Dedicate an entire layer on multilayer boards as a ground plane. Maximize the ground plane area to reduce inductive loop area. This lowers the impedance of the current return path, reducing common mode noise and radiated emissions. Connect all signals directly to the ground plane using vias to avoid return path antennas.
- Shield sensitive components.
Use grounded conductive enclosures around components susceptible to interference. EM fields induce currents in the shield which cancel out the impinging fields through reflection and absorption. Choose appropriate shielding like cans, gaskets, or screens based on required attenuation.

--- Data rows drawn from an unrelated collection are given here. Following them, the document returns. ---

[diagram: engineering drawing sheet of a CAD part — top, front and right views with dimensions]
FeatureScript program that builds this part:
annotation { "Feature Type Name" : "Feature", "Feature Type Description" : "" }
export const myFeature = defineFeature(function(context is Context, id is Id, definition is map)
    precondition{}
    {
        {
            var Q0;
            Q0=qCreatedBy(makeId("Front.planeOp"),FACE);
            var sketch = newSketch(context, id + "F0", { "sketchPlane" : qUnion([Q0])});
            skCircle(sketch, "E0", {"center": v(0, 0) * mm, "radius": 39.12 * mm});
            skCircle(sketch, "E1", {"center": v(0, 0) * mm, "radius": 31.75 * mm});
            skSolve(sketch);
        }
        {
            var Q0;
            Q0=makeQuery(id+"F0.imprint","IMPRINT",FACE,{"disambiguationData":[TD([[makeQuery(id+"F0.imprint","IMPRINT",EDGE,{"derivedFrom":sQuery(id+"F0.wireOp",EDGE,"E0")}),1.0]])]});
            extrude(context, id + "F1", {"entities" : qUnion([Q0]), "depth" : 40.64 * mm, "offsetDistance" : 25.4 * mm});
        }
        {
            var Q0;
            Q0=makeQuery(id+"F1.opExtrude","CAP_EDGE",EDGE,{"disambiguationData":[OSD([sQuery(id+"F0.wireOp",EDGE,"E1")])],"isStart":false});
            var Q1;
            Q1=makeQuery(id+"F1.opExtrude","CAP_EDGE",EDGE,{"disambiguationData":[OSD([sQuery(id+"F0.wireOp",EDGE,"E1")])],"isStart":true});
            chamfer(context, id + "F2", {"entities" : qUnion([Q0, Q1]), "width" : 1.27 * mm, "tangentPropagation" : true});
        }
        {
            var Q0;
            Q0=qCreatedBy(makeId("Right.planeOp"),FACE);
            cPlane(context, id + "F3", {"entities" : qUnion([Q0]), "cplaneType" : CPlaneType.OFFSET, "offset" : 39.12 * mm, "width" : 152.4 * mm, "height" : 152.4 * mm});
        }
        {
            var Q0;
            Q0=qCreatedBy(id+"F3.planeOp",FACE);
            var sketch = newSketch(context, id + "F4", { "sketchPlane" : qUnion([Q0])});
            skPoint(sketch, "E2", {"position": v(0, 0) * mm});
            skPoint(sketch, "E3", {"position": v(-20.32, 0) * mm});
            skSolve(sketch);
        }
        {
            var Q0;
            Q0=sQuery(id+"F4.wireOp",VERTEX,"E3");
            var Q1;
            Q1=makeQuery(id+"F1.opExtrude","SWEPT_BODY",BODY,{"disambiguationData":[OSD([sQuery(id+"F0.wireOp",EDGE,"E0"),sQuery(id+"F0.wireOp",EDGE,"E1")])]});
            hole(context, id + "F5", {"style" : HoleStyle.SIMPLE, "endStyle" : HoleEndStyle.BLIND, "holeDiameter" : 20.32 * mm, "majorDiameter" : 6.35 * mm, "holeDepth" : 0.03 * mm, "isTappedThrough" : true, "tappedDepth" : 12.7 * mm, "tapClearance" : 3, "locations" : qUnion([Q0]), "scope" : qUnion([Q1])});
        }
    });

- Control impedance with matched transmission lines.
Match trace impedance to source and load impedance using width/space ratio rules. This prevents reflections and resonances that cause ringing and EMI. Follow controlled impedance design on high speed traces. Use impedance tuning stubs and termination resistors as needed.
- Bypass power rails with decoupling capacitors.
Place ceramic decoupling caps with low inductance right at each IC power pin. This provides a reservoir of charge to handle fast switching noise, keeping power rails clean. Use multiple capacitors with different values to target a wide frequency range.
- Segregate and filter board sections.
Partition board into analog, digital, high speed, etc and keep signals local. When signals must cross domains, filter using ferrites, common mode chokes and capacitors. This contains noise in each section.
- Organize component placement.
The group associated components together and orient uniformly. Place noisy digital circuits away from sensitive analog ones. Route traces efficiently to minimize length and crossing. Reduce antenna effects with periodic vias to ground.
Adding a proper PCB shield to your project can help prevent issues from short circuits, EMI/RFI noise, and static shocks. A careful shielding design is needed to fully contain unwanted electromagnetic interference. With robust shielding integrated into the PCB layout and enclosure, you can ensure the reliable operation of your electronics.